The grafana.ini file should almost never change, so if it does, just delete the pod and have kubernetes restart it so the config gets read.

Edit the config file by running the ./edit-grafana-config.sh script.

Prometheus

Admins

Before deploying yaml files with service accounts you need to give yourself cluster-admin rights:

  kubectl create clusterrolebinding \
    ${USER}-cluster-admin-binding \
    --clusterrole=cluster-admin \
    --user=${USER}@google.com

Thanos

The best way to get an idea of all the parts of Thanos and how they work together is to look at the diagram on the Thanos Tuturial.

There are two protected URLS for Thanos:

https://thanos-query.skia.org
- This replaces prom2.skia.org and is allows querying over all metrics over all clusters.
https://thanos-ruler.skia.org
- This shows all the alert rules being evaluated and their status. You probably won't visit this page, as alerts are handled through https://am.skia.org.

Both sites above to restricted to Googlers only.

All alert rules are evaluated by thanos-rule, which then sends alerts to alert-to-pubsub.

If you add/remove alerts, please run make update_alerts to deploy them. am.skia.org will take 5-10 minutes to see these changed alerts.

A Thanos sidecar runs alongside each Prometheus instance. For each Prometheus instance that runs outside of skia-public we also run a thanos-bouncer container that sets up a reverse ssh port-forward that allows thanos-query to make queries against the Thanos sidecar.

Additionally thanos-store runs in skia-public and allows querying against all the hsitorical data written by the thanos-sidecars.

The long term storage bucket for metrics is gs://skia-thanos.

We do not currently run an instance of the Thanos compactor.

Grafana

Obviously we can‘t get alerts if thanos-ruler stops sending alerts to alert-to-pubsub, so we need a second path for such alerts. We use Grafana’s ability to send alert emails to cover that case. There is a dashboard for Thanos setup at: https://grafana2.skia.org/d/7giJAG3Wk/thanos?orgId=1 and the Liveness panel has an alert set if alert-to-pubsub goes too long without seeing an alert come from thanos-ruler.
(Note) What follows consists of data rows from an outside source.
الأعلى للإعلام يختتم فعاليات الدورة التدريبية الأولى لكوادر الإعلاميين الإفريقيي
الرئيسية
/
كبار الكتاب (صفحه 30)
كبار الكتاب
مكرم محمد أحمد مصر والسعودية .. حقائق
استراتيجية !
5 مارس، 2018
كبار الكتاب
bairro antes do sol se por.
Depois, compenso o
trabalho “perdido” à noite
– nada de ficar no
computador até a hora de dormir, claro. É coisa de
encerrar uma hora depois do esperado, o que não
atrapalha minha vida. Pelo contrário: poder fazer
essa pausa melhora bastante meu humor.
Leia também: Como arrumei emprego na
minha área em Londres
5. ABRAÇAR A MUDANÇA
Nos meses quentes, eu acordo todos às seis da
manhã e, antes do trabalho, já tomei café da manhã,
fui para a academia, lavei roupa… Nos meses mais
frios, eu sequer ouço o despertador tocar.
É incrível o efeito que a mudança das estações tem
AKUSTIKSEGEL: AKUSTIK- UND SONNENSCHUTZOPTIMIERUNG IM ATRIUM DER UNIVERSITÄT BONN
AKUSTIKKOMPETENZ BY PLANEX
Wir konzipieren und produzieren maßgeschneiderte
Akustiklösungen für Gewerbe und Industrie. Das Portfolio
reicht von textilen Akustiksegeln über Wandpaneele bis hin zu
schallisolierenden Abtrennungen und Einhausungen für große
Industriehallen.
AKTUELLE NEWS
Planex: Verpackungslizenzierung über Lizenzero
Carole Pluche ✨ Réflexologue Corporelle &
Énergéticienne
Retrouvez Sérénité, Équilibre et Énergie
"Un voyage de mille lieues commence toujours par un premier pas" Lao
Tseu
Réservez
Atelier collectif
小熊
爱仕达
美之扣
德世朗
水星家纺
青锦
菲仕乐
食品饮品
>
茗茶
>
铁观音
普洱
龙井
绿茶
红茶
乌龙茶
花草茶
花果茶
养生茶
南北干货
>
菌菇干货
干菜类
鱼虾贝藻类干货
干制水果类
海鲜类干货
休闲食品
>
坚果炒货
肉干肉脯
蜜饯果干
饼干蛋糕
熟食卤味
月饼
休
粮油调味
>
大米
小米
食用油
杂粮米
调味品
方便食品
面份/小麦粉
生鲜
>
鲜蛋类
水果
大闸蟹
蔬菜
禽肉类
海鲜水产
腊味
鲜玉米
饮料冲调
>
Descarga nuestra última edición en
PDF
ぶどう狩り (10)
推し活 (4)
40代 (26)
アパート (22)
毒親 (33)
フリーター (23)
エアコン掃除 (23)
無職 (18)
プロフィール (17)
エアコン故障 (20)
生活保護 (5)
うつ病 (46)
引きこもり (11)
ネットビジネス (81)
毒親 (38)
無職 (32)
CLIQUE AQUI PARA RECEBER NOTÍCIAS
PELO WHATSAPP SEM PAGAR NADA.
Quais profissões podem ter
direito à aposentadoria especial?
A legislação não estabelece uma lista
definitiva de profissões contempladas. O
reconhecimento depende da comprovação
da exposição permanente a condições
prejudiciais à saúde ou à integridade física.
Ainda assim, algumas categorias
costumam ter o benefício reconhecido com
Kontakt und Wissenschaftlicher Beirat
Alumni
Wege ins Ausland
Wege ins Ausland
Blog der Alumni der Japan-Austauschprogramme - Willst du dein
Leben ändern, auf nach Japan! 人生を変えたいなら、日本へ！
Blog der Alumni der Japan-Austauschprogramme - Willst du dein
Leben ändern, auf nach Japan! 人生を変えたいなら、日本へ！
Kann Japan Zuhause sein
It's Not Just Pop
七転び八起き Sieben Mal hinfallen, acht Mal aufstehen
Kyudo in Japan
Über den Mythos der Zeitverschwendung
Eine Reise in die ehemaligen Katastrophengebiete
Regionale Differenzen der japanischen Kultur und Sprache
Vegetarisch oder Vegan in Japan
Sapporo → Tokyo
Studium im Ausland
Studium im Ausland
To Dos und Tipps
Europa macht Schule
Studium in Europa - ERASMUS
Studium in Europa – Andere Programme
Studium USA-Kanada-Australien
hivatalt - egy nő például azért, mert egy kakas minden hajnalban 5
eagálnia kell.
When firing the alert will send email to skiabot@google.com.

kube-state-metrics

kube-state-metrics is run in all clusters allowing collection of metrics on the state of objects, in particular states you normally can't get from default metrics, such as cronjobs that have failed.

To update the version of kube-state-metrics we use the Makefile target release_kube-state-metrics can be updated to use a different tag.